Published with an epigraph from José Alemany Bolufer’s 1921 translation of Antigone (lines 26- 36), La hojarasca documents the attempt by an aged colonel to bury a despised French doctor, whose body the community of Macondo has condemned to rot. Assuming, as the epigraph suggests, that García Márquez had read Bolufer’s translations and wished for readers to have Antigone in mind, I will present a close reading of La hojarasca that focuses on characterization and narrative technique, two features in which García Márquez’ indebtedness to Sophocles is particularly visible. Like Antigone, La hojarasca embodies in its characters the burdensome loneliness that accompanies personal accountability, in contrast to the imagined will of a community.
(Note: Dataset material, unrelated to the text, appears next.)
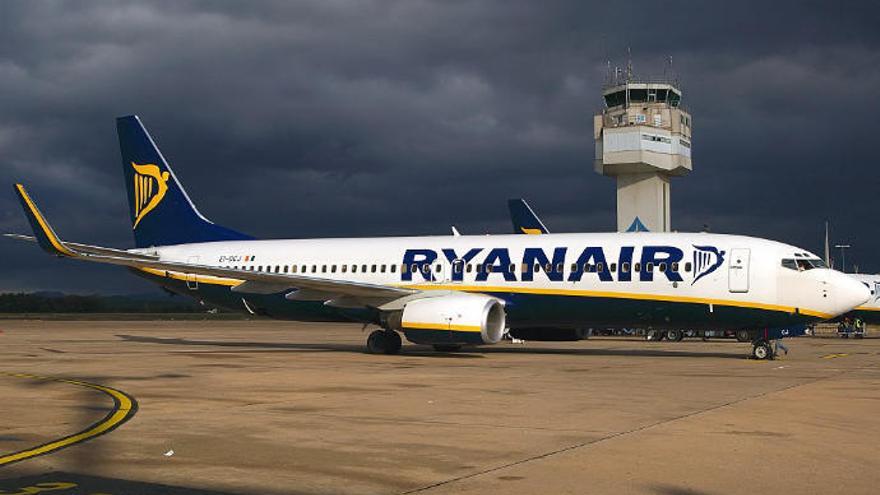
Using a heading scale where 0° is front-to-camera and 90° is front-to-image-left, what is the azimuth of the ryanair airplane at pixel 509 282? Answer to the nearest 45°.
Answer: approximately 315°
The colonel, in whom García Márquez has fused the characters of Oedipus and Antigone, is accompanied by his reluctant daughter Isabel and her young son, who (she fears) may bear Macondo’s outrage for his grandfather’s actions. The narrative, which takes place in the doctor’s room during a single half-hour (2:30-3:00pm, on the day of his suicide), tracks the thoughts of these three characters, whose understanding of their errand forces them privately to confront the troubled history of Macondo. This temporal framework, which embellishes thirty minutes of plot with historical details and elaborate prophecies, is of course highly reminiscent of Antigone, whose Chorus consistently provides a broad temporal perspective complimentary to the drama’s brief episode.

Analyzing the Sophoclean poetics of La hojarasca allows us to observe a formative encounter with Greek tragedy by one of the preeminent Latin American writers of the past century. As I will argue, the comparison with Bolufer’s Sophocles can teach us a great deal about the development of García Márquez’s unique narrative style and contribute significantly to the study of Classical receptions in Latin America.